§ Try it: The result should be the line with "Identify the document" followed by every remaining line of the entries, each reproduced exactly, with nothing else.

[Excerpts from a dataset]

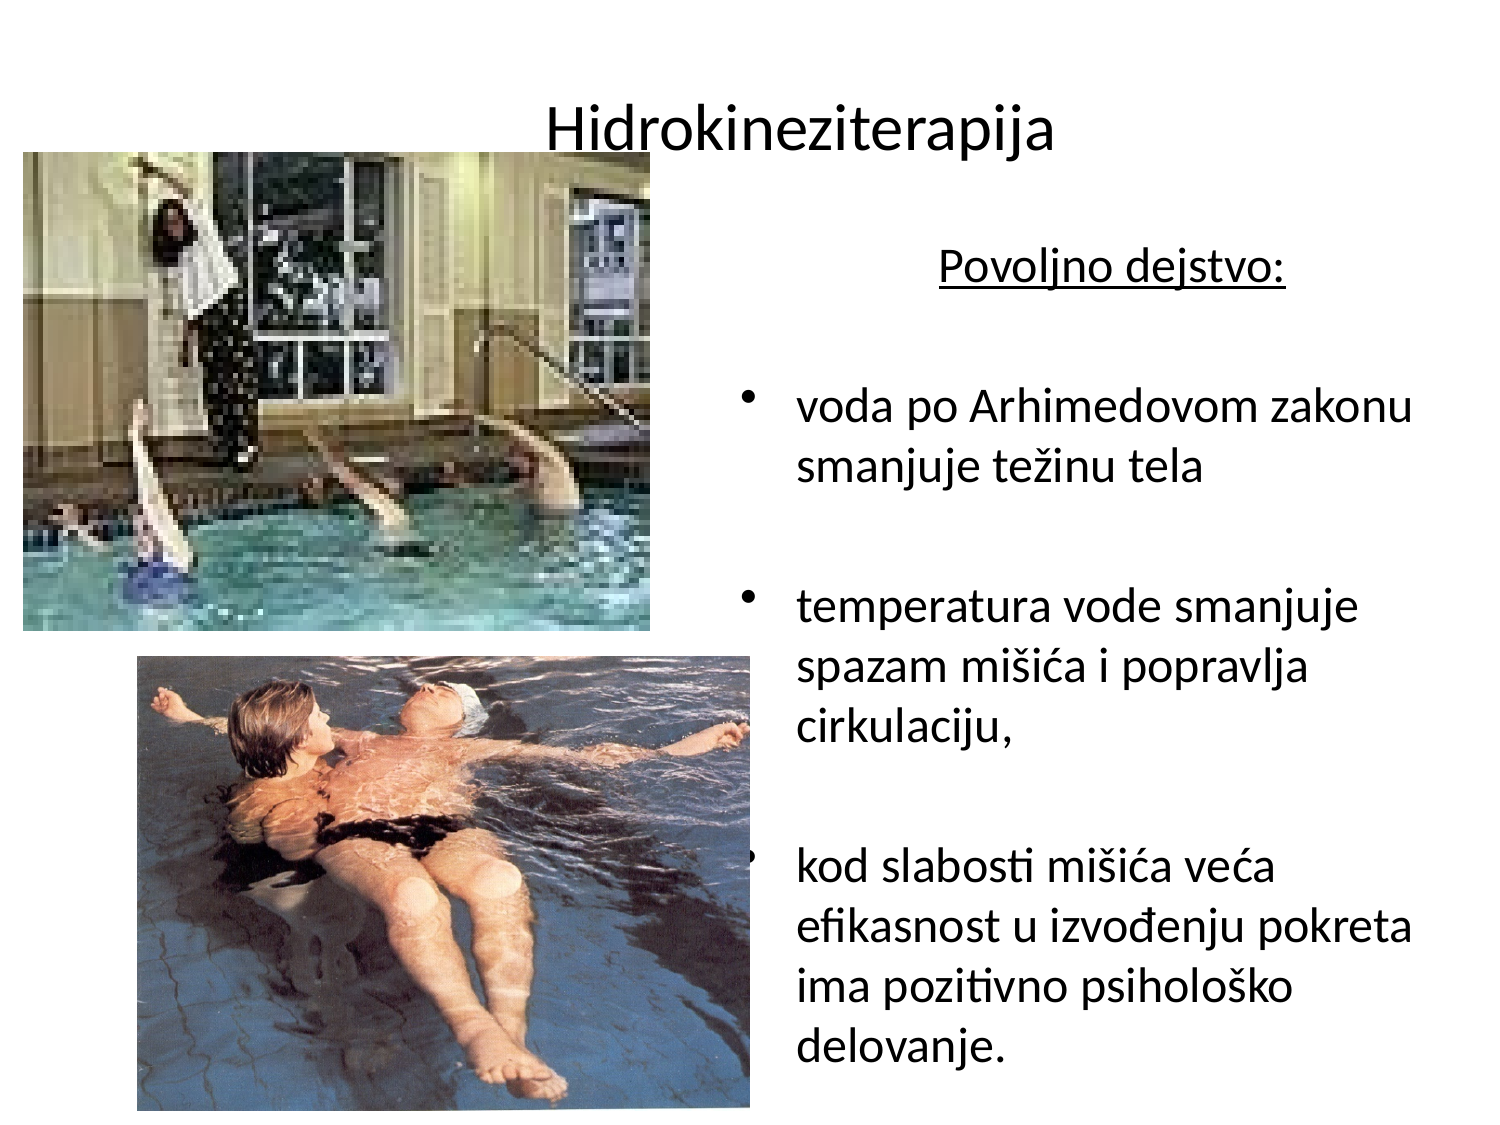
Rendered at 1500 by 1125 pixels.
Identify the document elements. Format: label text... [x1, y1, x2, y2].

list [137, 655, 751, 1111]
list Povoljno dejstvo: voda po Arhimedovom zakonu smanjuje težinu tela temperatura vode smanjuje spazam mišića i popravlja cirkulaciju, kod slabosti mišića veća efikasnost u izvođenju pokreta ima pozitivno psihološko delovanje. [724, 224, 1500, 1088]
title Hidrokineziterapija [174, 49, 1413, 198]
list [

§ Result of the exercise:
Identify the document elements. Format: label text... [x1, y1, x2, y2].

list [137, 655, 751, 1111]
list Povoljno dejstvo: voda po Arhimedovom zakonu smanjuje težinu tela temperatura vode smanjuje spazam mišića i popravlja cirkulaciju, kod slabosti mišića veća efikasnost u izvođenju pokreta ima pozitivno psihološko delovanje. [724, 224, 1500, 1088]
title Hidrokineziterapija [174, 49, 1413, 198]
list [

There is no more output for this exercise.